There are some similarities between the proposed XKmeans and the Gaussian Mixture algorithm, in the sense that both compute some statistics about the clusters, but XKmeans is not changing the KMeans algorithm, but merely collecting ome statistical data on the side in order to produce the feature by feature probabilities.
The XKMeans
can be used instead of the traditional KMeans
algorithm.
import org.apache.spark.ml.clustering.tupol.XKMeans
import org.apache.spark.ml.evaluation.ClusteringEvaluator
import org.apache.spark.sql.DataFrame
// Loads data.
val dataset: DataFrame = ???
// Trains a k-means model.
val xkmeans = new XKMeans().setK(2).setSeed(1L)
val model = xkmeans.fit(dataset)
// Make predictions
val predictions = model.transform(dataset)
// Evaluate clustering by computing Silhouette score
val evaluator = new ClusteringEvaluator()
val silhouette = evaluator.evaluate(predictions)

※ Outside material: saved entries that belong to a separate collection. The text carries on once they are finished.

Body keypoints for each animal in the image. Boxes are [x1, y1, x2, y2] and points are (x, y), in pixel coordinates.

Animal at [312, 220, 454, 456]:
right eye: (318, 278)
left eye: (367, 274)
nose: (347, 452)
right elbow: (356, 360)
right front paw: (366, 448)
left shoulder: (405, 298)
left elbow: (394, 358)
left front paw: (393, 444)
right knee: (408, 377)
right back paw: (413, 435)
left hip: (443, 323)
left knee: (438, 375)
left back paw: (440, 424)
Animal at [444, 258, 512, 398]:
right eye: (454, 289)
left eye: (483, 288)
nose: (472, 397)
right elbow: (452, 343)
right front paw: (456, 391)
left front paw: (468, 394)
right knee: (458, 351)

println(s"Silhouette with squared euclidean distance = $silhouette")
// Shows the result.
println("Cluster Centers: ")
model.clusterCenters.foreach(println)
Standard KMeans
parameters:
k
is the number of desired clusters. Note that it is possible for fewer than k clusters to be returned, for example, if there are fewer than k distinct points to cluster.maxIterations
is the maximum number of iterations to run.initializationMode
specifies either random initialization or initialization viak-means||
.runs
This param has no effect since Spark 2.0.0.initializationSteps
determines the number of steps in thek-means||
algorithm.epsilon
determines the distance threshold within which we consider k-means to have converged.initialModel
is an optional set of cluster centers used for initialization. If this parameter is supplied, only one run is performed.
Specific XKMeans
parameters:
featuresCol
is an optional list of feature names that can be used to express better the probability by feature.
Param name | Type(s) | Default | Description |
---|---|---|---|
featuresCol | Vector | "features" | Feature vector |
Param name | Type(s) | Default | Description |
---|---|---|---|
predictionCol | Int | "prediction" | Predicted cluster center |
distanceToCentroid | Double | "distanceToCentroid" | Distance to cluster center |
probabilityCol | Double | "probability" | Probability of belonging to cluster |
probabilityByFeatureCol | Vector | "probabilityByFeature" | Probability by each feature / dimension |
The approach exemplified through the Spark ML K-Means extension can help understanding the clusters and the predictions better. Understanding the clusters can help with all K-Means based use-cases, weather they are classification problem or anomaly detection. Understanding the prediction results is very valuable for anomaly detection use cases.
The proposed solution has it limitations. First, the solution assumes a normal distribution of data inside the cluster so understanding the type of data distribution is important. Second, understanding each feature is crucial in understanding both the clusters themselves as well as why some data points were labeled anomalies. There are also lessons learned from trying to extend the Spark ML library and what are the limitations of it.
Data scientists that are using Spark ML library and are interested in anomaly detection cases as well as developers looking into how to extends the existing Spark ML framework or statistical data composition.